A comissão do caso Master se reúne nesta quarta-feira (11/02) com o diretor-geral da Polícia Federal (PF), Andrei Rodrigues, e com o presidente do Supremo Tribunal Federal (STF), Edson Fachin, para tentar destravar o acesso a documentos protegidos por sigilo judicial. O encontro ocorre após a liquidação extrajudicial do Banco Master, decretada pelo Banco Central (BC) em novembro.
Às 17h, o presidente da Comissão de Assuntos Econômicos (CAE), Renan Calheiros (MDB-AL), encontra Rodrigues na sede da PF, em Brasília. Às 18h30, a subcomissão criada dentro do colegiado participa de reunião institucional com Fachin. Segundo Renan, o objetivo é obter colaboração formal e acesso a dados hoje sob restrição judicial.
Comissão do caso Master e o impasse do sigilo
A comissão do caso Master atua como alternativa aos pedidos de Comissão Parlamentar de Inquérito (CPI) parados no Congresso. Na terça-feira (10/02), a CAE aprovou requerimentos para ouvir o dono do banco, Daniel Vorcaro, e o ex-sócio Augusto Lima, além de convidar autoridades do Banco Central, do Tribunal de Contas da União (TCU) e da Comissão de Valores Mobiliários (CVM).

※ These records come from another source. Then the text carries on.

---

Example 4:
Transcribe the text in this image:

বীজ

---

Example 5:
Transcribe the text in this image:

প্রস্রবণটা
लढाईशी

O colegiado também solicitou informações formais ao BC, TCU, Ministério da Fazenda, CVM, PF e BRB. Contudo, participantes das reuniões afirmaram que o compartilhamento integral da documentação depende de decisão do ministro Dias Toffoli, relator do caso no STF, que impôs sigilo aos autos.

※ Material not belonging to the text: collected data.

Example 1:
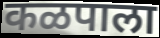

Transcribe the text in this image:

कळपाला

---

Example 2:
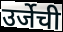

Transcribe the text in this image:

उर्जेची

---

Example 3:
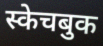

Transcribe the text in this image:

स्केचबुक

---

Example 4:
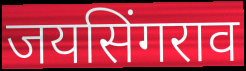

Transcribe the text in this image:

जयसिंगराव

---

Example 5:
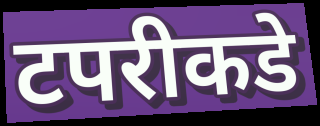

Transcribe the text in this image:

टपरीकडे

Liquidação extrajudicial e efeito no Fundo Garantidor
O Banco Central decretou a liquidação extrajudicial do Master após investigações da PF sobre emissões de títulos e suspeitas na gestão da instituição. A comissão do caso Master apura indícios de gestão fraudulenta e emissão de papéis sem lastro, segundo declarações públicas de Renan Calheiros.

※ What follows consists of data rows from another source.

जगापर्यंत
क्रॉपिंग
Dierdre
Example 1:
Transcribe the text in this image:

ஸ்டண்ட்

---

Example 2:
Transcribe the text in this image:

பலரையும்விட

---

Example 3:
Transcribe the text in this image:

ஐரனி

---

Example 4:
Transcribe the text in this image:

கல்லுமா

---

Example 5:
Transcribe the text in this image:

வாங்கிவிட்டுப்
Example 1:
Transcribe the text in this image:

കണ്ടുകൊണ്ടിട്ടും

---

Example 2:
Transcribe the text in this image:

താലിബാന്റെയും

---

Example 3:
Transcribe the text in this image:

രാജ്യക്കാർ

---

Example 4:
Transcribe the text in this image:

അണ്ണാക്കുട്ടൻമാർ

A crise provocou efeito direto no Fundo Garantidor de Créditos (FGC). O fundo deverá desembolsar cerca de R$ 50 bilhões para ressarcir clientes do Master e do Will Bank. O FGC garante até R$ 250 mil por investidor e é mantido pelos próprios bancos, que hoje recolhem 0,01% ao mês sobre depósitos elegíveis.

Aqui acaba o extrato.